■ **INSTRUCTIONS TO FOLLOW**:
When you reach the line in the data below that contains "2,221 C 11,228", please start repeating lines exactly, and stop after the line that contains "225,897 C 262,923", repeating nothing else.

■ **PROVIDED DATA**:
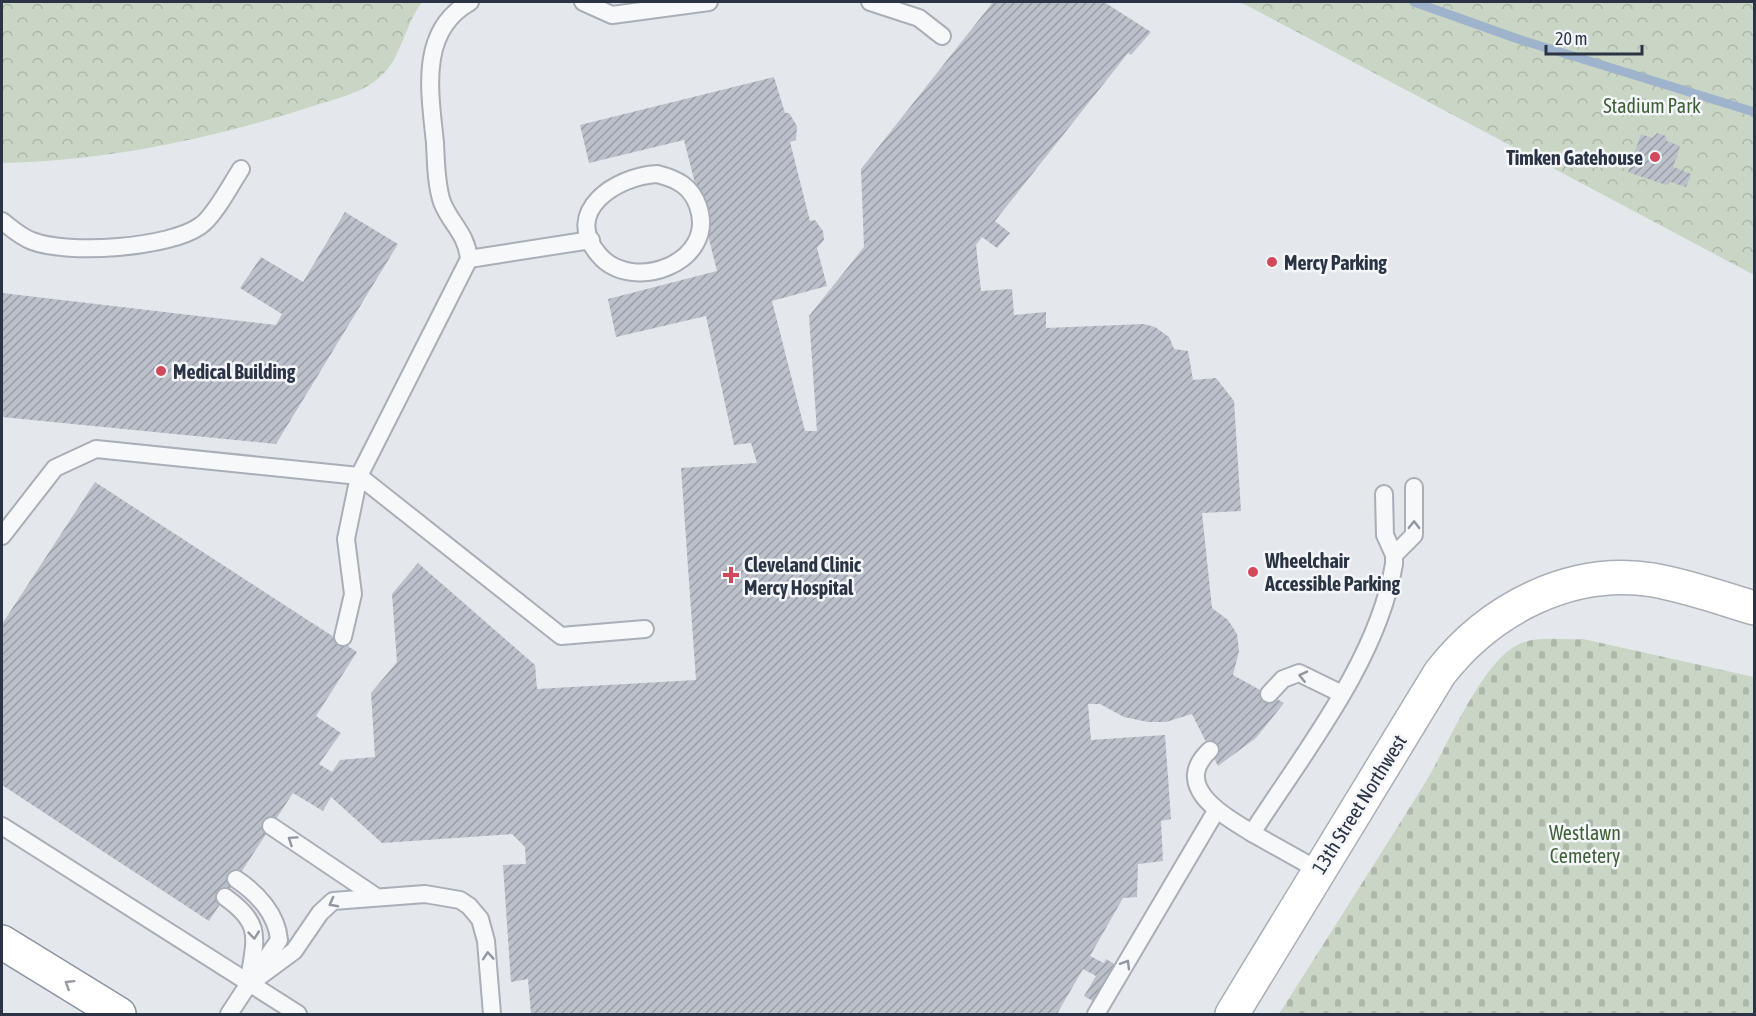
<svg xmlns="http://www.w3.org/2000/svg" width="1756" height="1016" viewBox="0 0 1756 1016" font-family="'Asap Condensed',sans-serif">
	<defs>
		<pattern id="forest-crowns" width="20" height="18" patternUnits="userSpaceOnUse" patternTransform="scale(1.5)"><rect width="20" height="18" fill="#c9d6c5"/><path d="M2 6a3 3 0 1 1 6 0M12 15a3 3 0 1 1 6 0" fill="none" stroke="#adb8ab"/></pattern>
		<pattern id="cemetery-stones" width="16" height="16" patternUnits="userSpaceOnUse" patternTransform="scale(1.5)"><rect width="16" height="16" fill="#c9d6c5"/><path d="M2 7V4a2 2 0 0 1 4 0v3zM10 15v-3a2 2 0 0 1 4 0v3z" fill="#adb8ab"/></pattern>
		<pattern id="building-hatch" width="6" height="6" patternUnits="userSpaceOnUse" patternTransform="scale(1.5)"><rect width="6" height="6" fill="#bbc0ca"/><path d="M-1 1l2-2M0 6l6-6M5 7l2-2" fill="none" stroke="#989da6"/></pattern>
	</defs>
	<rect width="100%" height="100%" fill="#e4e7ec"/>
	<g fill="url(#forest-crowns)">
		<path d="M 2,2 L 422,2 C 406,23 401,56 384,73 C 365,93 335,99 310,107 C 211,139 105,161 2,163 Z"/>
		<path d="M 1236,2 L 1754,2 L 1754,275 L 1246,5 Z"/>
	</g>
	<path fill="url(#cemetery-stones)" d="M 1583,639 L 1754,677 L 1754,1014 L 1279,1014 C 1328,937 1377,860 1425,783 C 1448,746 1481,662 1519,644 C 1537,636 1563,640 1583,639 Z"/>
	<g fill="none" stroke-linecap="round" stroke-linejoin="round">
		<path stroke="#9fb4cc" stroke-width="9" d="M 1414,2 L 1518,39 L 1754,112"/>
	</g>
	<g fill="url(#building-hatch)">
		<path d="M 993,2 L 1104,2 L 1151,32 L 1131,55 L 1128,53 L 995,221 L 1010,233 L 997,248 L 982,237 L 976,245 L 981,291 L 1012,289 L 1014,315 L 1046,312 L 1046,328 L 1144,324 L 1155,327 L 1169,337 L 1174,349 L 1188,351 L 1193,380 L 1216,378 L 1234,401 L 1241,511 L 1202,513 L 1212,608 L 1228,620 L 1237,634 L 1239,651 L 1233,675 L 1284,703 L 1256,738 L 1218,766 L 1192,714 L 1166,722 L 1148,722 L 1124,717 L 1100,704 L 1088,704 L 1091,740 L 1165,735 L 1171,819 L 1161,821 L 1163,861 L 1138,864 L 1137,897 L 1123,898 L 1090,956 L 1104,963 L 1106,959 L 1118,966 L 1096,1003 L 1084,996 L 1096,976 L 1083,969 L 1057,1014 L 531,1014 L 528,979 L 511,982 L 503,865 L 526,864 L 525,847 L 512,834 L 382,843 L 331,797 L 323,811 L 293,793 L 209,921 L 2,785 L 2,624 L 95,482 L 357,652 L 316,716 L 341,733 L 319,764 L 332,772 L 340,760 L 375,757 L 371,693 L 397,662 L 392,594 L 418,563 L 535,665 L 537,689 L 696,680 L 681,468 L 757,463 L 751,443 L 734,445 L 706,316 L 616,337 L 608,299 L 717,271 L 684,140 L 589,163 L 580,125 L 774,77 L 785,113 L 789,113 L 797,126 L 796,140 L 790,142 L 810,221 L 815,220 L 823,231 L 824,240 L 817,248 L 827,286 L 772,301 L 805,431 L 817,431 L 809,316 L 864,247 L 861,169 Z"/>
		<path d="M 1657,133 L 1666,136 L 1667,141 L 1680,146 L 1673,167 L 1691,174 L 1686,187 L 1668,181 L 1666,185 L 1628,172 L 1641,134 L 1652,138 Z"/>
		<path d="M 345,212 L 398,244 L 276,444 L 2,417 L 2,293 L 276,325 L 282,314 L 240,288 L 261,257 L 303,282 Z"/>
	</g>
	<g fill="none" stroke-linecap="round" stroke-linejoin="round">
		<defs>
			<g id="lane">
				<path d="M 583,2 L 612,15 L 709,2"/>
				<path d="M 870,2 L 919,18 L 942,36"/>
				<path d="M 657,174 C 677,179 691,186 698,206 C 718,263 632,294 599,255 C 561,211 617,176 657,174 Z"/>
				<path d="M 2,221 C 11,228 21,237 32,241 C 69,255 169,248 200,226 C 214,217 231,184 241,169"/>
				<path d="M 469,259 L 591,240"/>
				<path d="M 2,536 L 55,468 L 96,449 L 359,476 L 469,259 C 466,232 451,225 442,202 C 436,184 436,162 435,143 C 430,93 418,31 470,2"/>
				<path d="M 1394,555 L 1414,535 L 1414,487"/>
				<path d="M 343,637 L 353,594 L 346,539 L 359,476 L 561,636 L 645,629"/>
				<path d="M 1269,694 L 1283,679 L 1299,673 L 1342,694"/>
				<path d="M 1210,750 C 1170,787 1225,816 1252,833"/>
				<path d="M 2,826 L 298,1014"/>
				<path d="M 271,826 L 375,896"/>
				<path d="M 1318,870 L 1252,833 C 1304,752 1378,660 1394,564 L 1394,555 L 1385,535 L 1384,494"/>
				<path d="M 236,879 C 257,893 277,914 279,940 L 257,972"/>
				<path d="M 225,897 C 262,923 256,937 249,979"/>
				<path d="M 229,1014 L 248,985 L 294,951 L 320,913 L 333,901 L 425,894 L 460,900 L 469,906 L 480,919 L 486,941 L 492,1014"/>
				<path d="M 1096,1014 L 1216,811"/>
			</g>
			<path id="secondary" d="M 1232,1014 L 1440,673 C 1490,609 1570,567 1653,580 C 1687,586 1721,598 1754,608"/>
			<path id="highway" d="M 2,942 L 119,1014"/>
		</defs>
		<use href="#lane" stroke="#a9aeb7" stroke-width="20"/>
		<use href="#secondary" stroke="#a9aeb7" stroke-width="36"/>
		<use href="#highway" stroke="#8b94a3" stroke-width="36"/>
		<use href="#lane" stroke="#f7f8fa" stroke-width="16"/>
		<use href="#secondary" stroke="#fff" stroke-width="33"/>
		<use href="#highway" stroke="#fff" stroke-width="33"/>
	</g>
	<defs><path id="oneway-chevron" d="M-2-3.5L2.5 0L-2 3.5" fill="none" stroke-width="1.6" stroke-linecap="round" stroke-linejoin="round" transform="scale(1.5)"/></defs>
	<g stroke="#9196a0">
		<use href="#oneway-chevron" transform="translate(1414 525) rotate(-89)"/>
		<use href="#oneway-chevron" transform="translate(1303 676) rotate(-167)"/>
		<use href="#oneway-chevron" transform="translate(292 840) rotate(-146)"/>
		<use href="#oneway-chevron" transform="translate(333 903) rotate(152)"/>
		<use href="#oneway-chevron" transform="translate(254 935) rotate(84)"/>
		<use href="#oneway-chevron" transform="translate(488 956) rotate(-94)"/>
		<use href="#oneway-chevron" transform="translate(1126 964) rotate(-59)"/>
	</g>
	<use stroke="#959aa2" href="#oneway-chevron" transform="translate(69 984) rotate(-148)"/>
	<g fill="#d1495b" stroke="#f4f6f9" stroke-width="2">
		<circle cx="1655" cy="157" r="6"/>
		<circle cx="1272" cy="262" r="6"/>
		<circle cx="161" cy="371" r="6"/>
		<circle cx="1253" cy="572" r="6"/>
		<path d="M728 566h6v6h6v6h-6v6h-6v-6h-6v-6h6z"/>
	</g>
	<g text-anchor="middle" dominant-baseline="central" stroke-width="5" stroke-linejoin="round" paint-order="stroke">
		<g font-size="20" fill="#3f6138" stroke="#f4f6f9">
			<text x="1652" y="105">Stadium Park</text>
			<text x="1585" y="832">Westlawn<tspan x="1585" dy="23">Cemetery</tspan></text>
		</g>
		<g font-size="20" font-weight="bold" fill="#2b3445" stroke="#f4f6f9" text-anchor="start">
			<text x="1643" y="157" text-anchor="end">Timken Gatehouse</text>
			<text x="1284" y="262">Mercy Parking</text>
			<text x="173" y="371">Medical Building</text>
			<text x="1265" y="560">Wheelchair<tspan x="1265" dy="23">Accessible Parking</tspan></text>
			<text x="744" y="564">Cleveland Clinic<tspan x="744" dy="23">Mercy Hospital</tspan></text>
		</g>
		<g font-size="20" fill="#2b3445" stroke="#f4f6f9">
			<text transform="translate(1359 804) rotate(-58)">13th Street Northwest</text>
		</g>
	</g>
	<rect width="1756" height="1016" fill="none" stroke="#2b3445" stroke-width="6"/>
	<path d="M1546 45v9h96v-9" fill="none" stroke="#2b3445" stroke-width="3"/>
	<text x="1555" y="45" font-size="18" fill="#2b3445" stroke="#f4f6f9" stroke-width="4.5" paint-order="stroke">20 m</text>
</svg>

■ **RESULT OF THIS EXERCISE**:
				<path d="M 2,221 C 11,228 21,237 32,241 C 69,255 169,248 200,226 C 214,217 231,184 241,169"/>
				<path d="M 469,259 L 591,240"/>
				<path d="M 2,536 L 55,468 L 96,449 L 359,476 L 469,259 C 466,232 451,225 442,202 C 436,184 436,162 435,143 C 430,93 418,31 470,2"/>
				<path d="M 1394,555 L 1414,535 L 1414,487"/>
				<path d="M 343,637 L 353,594 L 346,539 L 359,476 L 561,636 L 645,629"/>
				<path d="M 1269,694 L 1283,679 L 1299,673 L 1342,694"/>
				<path d="M 1210,750 C 1170,787 1225,816 1252,833"/>
				<path d="M 2,826 L 298,1014"/>
				<path d="M 271,826 L 375,896"/>
				<path d="M 1318,870 L 1252,833 C 1304,752 1378,660 1394,564 L 1394,555 L 1385,535 L 1384,494"/>
				<path d="M 236,879 C 257,893 277,914 279,940 L 257,972"/>
				<path d="M 225,897 C 262,923 256,937 249,979"/>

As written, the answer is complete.